Excessive amounts of seaweed have been washing up on the beaches of Puerto Morelos in recent weeks and owners have even complimented Grand Residences staff for their attempts to try and keep the beach clean. This phenomenon was first reported in the summer of 2014 along the Riviera Maya coast, Cancun and other areas of the Mexican Caribbean and has occurred again recently. It is expected to die down in the next couple of weeks.
Seaweed washing up on area beaches occurs naturally and varies from season to season and according to the weather. Storms and ocean currents dislodge and transport seaweed great distances depositing it on the shoreline. Warmer water temperatures in the summer can also cause excessive algae growth known as blooms. However, such huge amounts of seaweed washing up on the coast had not been seen before.
We contacted the National Autonomous University of Mexico Marine Research Field Station in Puerto Morelos to see if staff could spread some light on this and they gave us the following information. We would like to thank Marine Biologist Rosa Rodriguez for sharing it.
This phenomenon is not confined to the Quintana Roo coast, reports of huge amounts of seaweed coming ashore are occurring throughout the Caribbean. Marine biologists do not know yet whether this invasion is a one-off event and if so what caused it or whether it will prove to be cyclical.
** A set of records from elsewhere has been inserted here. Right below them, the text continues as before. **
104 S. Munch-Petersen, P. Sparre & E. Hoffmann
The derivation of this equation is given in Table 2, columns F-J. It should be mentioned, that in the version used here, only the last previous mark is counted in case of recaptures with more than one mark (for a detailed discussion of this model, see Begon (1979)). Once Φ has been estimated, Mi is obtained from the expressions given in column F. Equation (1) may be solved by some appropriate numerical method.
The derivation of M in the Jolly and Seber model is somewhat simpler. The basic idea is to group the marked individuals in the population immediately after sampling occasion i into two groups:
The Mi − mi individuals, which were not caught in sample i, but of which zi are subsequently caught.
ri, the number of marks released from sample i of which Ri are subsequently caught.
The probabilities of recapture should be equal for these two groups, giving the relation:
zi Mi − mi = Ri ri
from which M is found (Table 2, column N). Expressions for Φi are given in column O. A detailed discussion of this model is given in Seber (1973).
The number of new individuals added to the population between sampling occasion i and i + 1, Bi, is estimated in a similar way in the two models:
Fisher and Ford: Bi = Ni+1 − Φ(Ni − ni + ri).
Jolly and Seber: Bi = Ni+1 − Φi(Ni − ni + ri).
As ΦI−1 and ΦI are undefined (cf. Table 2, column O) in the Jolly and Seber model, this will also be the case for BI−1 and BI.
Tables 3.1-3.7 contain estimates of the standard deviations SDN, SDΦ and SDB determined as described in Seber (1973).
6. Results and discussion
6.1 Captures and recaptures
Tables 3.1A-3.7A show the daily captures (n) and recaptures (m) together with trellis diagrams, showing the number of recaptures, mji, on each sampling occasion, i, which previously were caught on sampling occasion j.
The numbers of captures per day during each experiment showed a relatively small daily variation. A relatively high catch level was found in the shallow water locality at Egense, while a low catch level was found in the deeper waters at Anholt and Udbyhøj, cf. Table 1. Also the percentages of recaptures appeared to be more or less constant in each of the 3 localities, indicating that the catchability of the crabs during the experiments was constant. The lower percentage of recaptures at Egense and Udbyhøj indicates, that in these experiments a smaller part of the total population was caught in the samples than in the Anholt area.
Initially, marine biologists in the Mexican Caribbean thought that the seaweed was local and was proliferating due to an increase in nutrients in the water or that ocean currents were bringing it south from the Sargasso Sea in the Atlantic Ocean. Yet, they now believe it originates on the coast of South America.
Unfortunately, heavy machinery cannot be used to remove seaweed from the beaches of the Mexican Caribbean as diggers would also pick up too much sand thus causing erosion. The only solution at present is to continue to clean the beaches manually. The Puerto Morelos Marine Park authorities are investigating viable alternatives that would not contribute to coastal erosion or affect the marine creatures that live and feed on the seaweed.